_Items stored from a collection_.
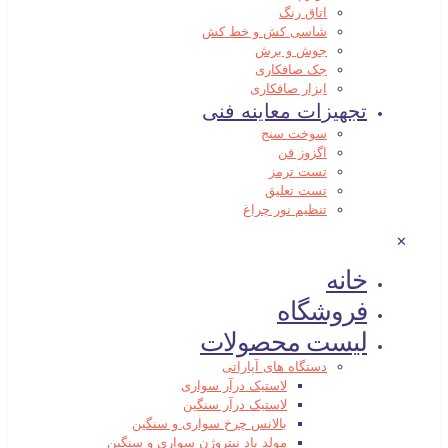
اتاق رنگ
شاسی کش و خط کش
جوش و برش
جک صافکاری
ابزار صافکاری
تجهیزات معاینه فنی
سوخت سنج
اگزوز فن
تست ترمز
تست تعلیق
تنظیم نور چراغ
✕
خانه
فروشگاه
لیست محصولات
دستگاه های آپاراتی
لاستیک درآر سواری
لاستیک درآر سنگین
بالانس چرخ سواری و سنگین
مولد باد نیتروژن سواری و سنگین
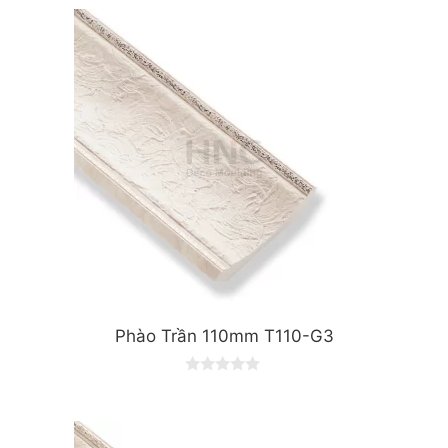
Phào Trần 110mm T110-G3
0
o
u
t
o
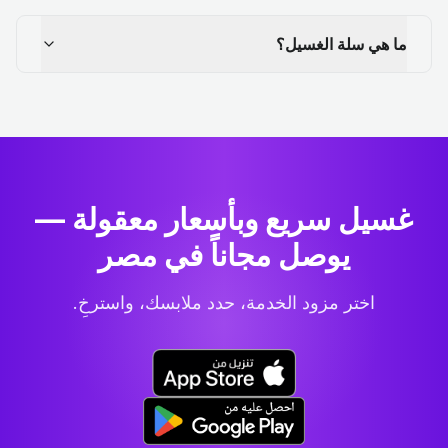
ما هي سلة الغسيل؟
غسيل سريع وبأسعار معقولة —
يوصل مجاناً في مصر
اختر مزود الخدمة، حدد ملابسك، واسترخِ.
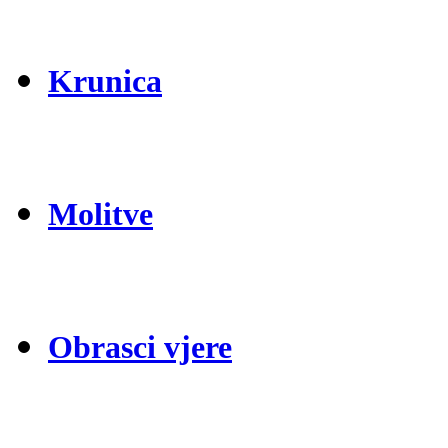
Krunica
Molitve
Obrasci vjere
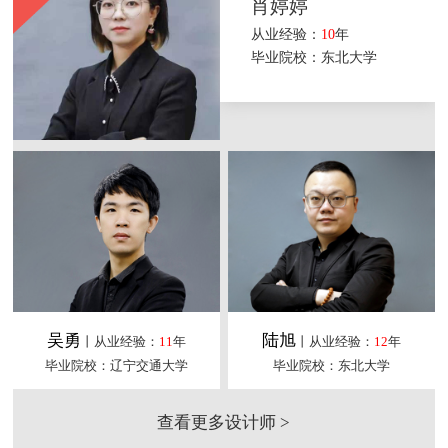
肖婷婷
从业经验：
10
年
毕业院校：东北大学
吴勇
陆旭
丨从业经验：
11
年
丨从业经验：
12
年
毕业院校：辽宁交通大学
毕业院校：东北大学
查看更多设计师 >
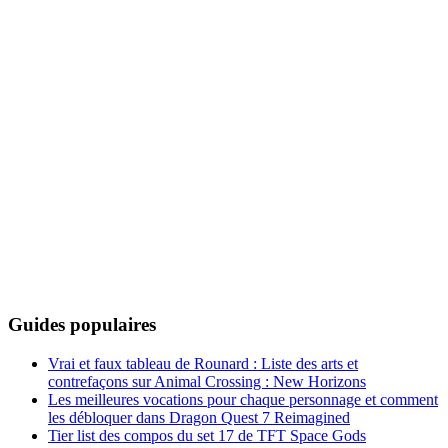
Guides populaires
Vrai et faux tableau de Rounard : Liste des arts et
contrefaçons sur Animal Crossing : New Horizons
Les meilleures vocations pour chaque personnage et comment
les débloquer dans Dragon Quest 7 Reimagined
Tier list des compos du set 17 de TFT Space Gods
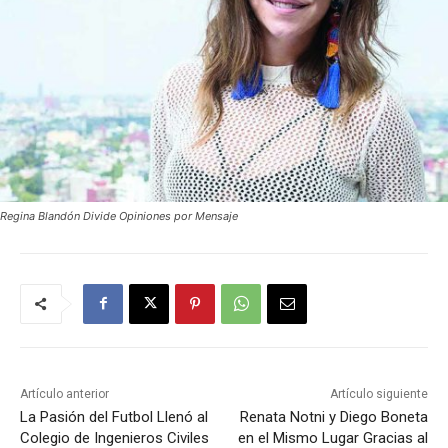
Regina Blandón Divide Opiniones por Mensaje
Artículo anterior
Artículo siguiente
La Pasión del Futbol Llenó al
Renata Notni y Diego Boneta
Colegio de Ingenieros Civiles
en el Mismo Lugar Gracias al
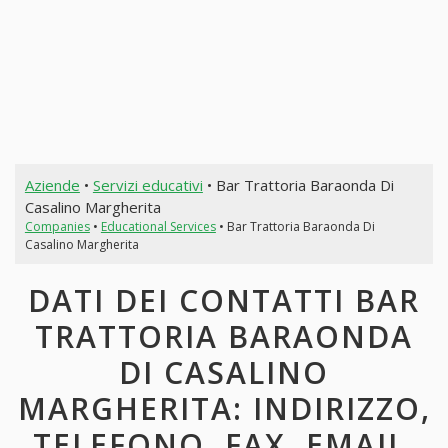
Aziende
•
Servizi educativi
• Bar Trattoria Baraonda Di
Casalino Margherita
Companies
•
Educational Services
• Bar Trattoria Baraonda Di
Casalino Margherita
DATI DEI CONTATTI BAR
TRATTORIA BARAONDA
DI CASALINO
MARGHERITA: INDIRIZZO,
TELEFONO, FAX, EMAIL,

_Job item_. Lay out the text read from all of the rows above as a JSON list of strings, one string per line, with blank lines dropped. Leave the pictures out of the answer.

_Task result_.
[
  "اتاق رنگ",
  "شاسی کش و خط کش",
  "جوش و برش",
  "جک صافکاری",
  "ابزار صافکاری",
  "تجهیزات معاینه فنی",
  "سوخت سنج",
  "اگزوز فن",
  "تست ترمز",
  "تست تعلیق",
  "تنظیم نور چراغ",
  "✕",
  "خانه",
  "فروشگاه",
  "لیست محصولات",
  "دستگاه های آپاراتی",
  "لاستیک درآر سواری",
  "لاستیک درآر سنگین",
  "بالانس چرخ سواری و سنگین",
  "مولد باد نیتروژن سواری و سنگین",
  "Phào Trần 110mm T110-G3",
  "0",
  "o",
  "u",
  "t",
  "o",
  "ما هي سلة الغسيل؟",
  "غسيل سريع وبأسعار معقولة —",
  "يوصل مجاناً في مصر",
  "اختر مزود الخدمة، حدد ملابسك، واسترخِ.",
  "Krunica",
  "Molitve",
  "Obrasci vjere",
  "肖婷婷",
  "从业经验：",
  "10",
  "年",
  "毕业院校：东北大学",
  "吴勇",
  "陆旭",
  "丨从业经验：",
  "11",
  "年",
  "丨从业经验：",
  "12",
  "年",
  "毕业院校：辽宁交通大学",
  "毕业院校：东北大学",
  "查看更多设计师 >",
  "Guides populaires",
  "Vrai et faux tableau de Rounard : Liste des arts et",
  "contrefaçons sur Animal Crossing : New Horizons",
  "Les meilleures vocations pour chaque personnage et comment",
  "les débloquer dans Dragon Quest 7 Reimagined",
  "Tier list des compos du set 17 de TFT Space Gods",
  "Regina Blandón Divide Opiniones por Mensaje",
  "Artículo anterior",
  "Artículo siguiente",
  "La Pasión del Futbol Llenó al",
  "Renata Notni y Diego Boneta",
  "Colegio de Ingenieros Civiles",
  "en el Mismo Lugar Gracias al",
  "Aziende",
  "•",
  "Servizi educativi",
  "• Bar Trattoria Baraonda Di",
  "Casalino Margherita",
  "Companies",
  "•",
  "Educational Services",
  "• Bar Trattoria Baraonda Di",
  "Casalino Margherita",
  "DATI DEI CONTATTI BAR",
  "TRATTORIA BARAONDA",
  "DI CASALINO",
  "MARGHERITA: INDIRIZZO,",
  "TELEFONO, FAX, EMAIL,"
]